Lumbering has been carried on in Alabama since about 1830, but until the 20th century no effort was made to plan for a continued yield through selective cutting and reforestation. After 1930 the production of wood products expanded rapidly, and pine forests now supply the greater part of Alabama’s lumber, as well as valuable quantities of turpentine, tar, and rosin. Even scrub timber, once regarded as useless, is in demand for wood pulp, and many farmers sell such pulpwood to supplement their income.

Mineral resources have given Alabama a commanding lead among the Southern states in the production of iron and steel. Within a radius of about 25 km (about 15 mi) of the city of Birmingham are found deposits of the three basic raw materials required for steel production: iron ore, limestone, and bituminous coal. By the late 1970s, however, no iron ore was being mined in Alabama, and that used in the steel industry came from outside the state.

Natural gas is Alabama’s most valuable mineral, generating more than one-half of the state’s income from fossil fuels. Large deposits of bituminous coal are found in the northwestern section of the state, while deposits of lower-grade lignite are scattered around the coastal plain. Most of the coal extracted comes from underground mines, some of which are among the deepest in the United States. Tuscaloosa, Walker, and Jefferson are the leading coal-producing counties. Also important is petroleum, which along with natural gas comes mostly from wells in the southwestern counties of Mobile and Choctaw.

By value, principal nonfuel minerals produced in Alabama are cement, crushed and broken stone, lime, and sand and gravel. The state ranks fourth in the nation in lime production, while it is first in common clays and second in kaolin, a high-fire clay. Some of the world’s finest-grained marble is found in the Sylacauga area.

Manufacturing contributes more to personal income and more to the gross state product than any other economic sector in Alabama. In terms of the value added by manufacture, the leading industry in the state in 1996 was the manufacture of paper and associated products, with the leading employers in the sector being paper and pulp mills, producers of sanitary paper products, and firms making corrugated boxes. Other leading industries were chemical manufacturers, including those making chemicals for agriculture and other industries, organic fibers, and paints; primary metal manufacturers, including iron foundries, blast furnaces, and steel mills; firms making aluminum sheets and plates, and copper rolling mills; and textile mills, making woven cloths and yarns. Industries also employing a large number of Alabama residents are meatpackers; manufacturers of men’s and boys’ apparel; makers of vehicle tires; producers of motor vehicle parts; and lumber mills.

The Birmingham area accounts for a significant portion of the manufacturing income and employment in Alabama. The production of iron and steel and the fabrication of cast-iron pipe and of metal valves and fittings are the area’s leading industries. Beginning in the late 1970s, the area’s iron and steel industry, buffeted by national economic recessions and foreign competition, suffered a tremendous decline.
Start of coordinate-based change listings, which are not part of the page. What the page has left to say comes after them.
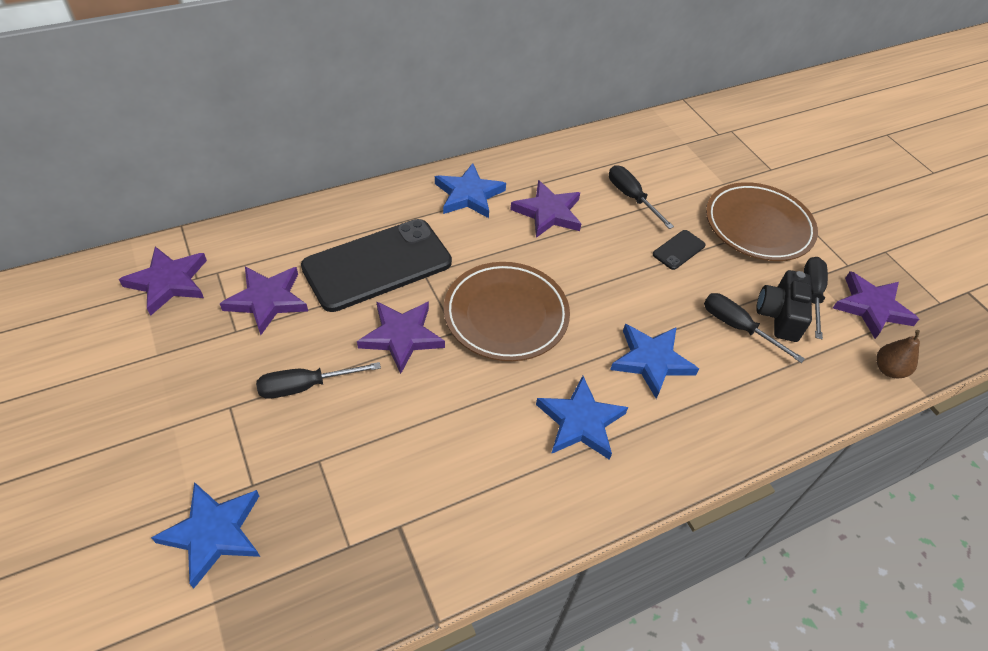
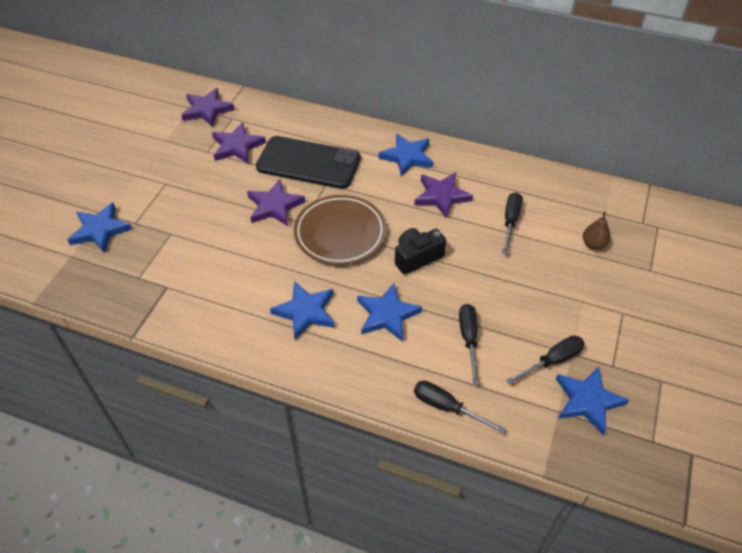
camera: 50 degrees right, 0 degrees up
(306, 386) = (205, 197): black screwdriver -> black screwdriver (447, 407)
(678, 250) = (496, 271): black phone -> none
(758, 226) = (578, 296): brown plate -> none
(779, 315) = (508, 354): black camera -> black camera (417, 257)
(871, 307) = (587, 401): purple star -> blue star
(888, 369) = (538, 440): brown pear -> brown pear (593, 244)

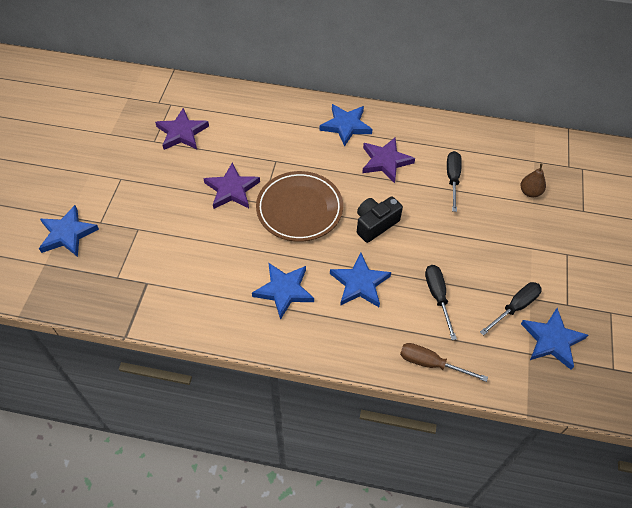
camera: 10 degrees left, 5 degrees up
(207, 110) = (144, 98): purple star -> none
(308, 163) = (254, 142): black phone -> none
(447, 407) = (431, 364): black screwdriver -> brown screwdriver

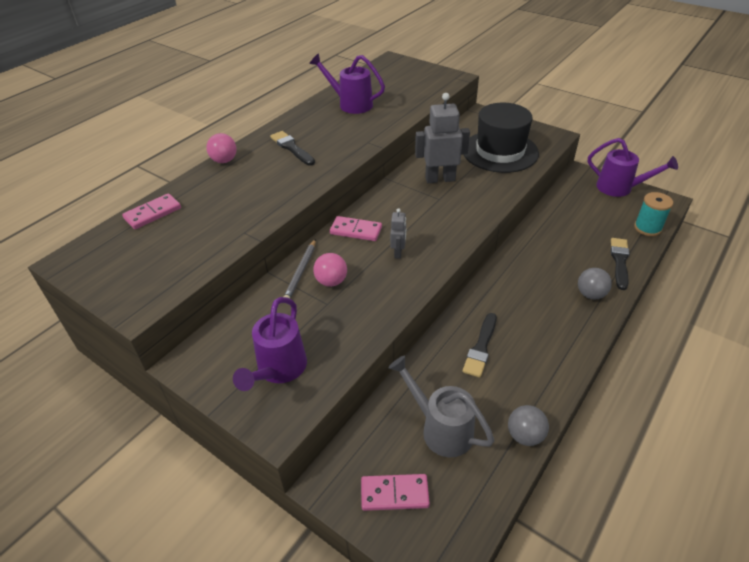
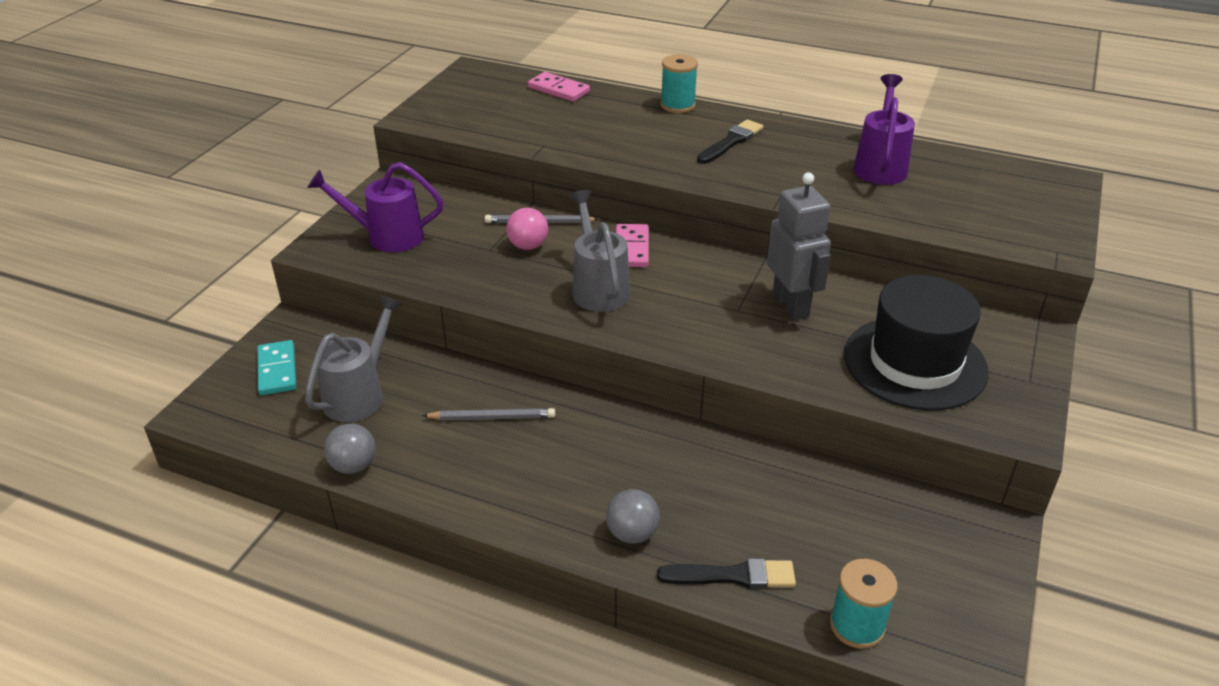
camera: 75 degrees right, 5 degrees down
(224, 160) = (677, 105): pink ball -> turquoise spool
(394, 494) = (277, 370): pink domino -> turquoise domino
(398, 252) = (598, 288): grey robot -> grey watering can
(481, 347) = (492, 417): black brush -> grey pencil
(619, 188) = (978, 587): purple watering can -> none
Many steel mills were closed permanently, and thousands of workers lost their jobs. However, some of the decline in the iron and steel industry was offset by growth in the fabricated metals industry.

Huntsville has been the center for many developments in U.S. missile manufacturing. The United States Army’s Redstone Arsenal and the National Aeronautics and Space Administration’s George C. Marshall Space Flight Center are in the Huntsville area. Reduced government spending on aerospace activities in the 1970s led the city to seek economic diversity. By the early 1990s, Huntsville had attracted almost 100 new manufacturing firms, many of them engaged in high-technology areas such as computer electronics.

Mobile is an important center for the manufacture of paper products and chemicals. Its chemical industry produces fertilizer, paint, and varnish. Ship repair is also significant in the Mobile area.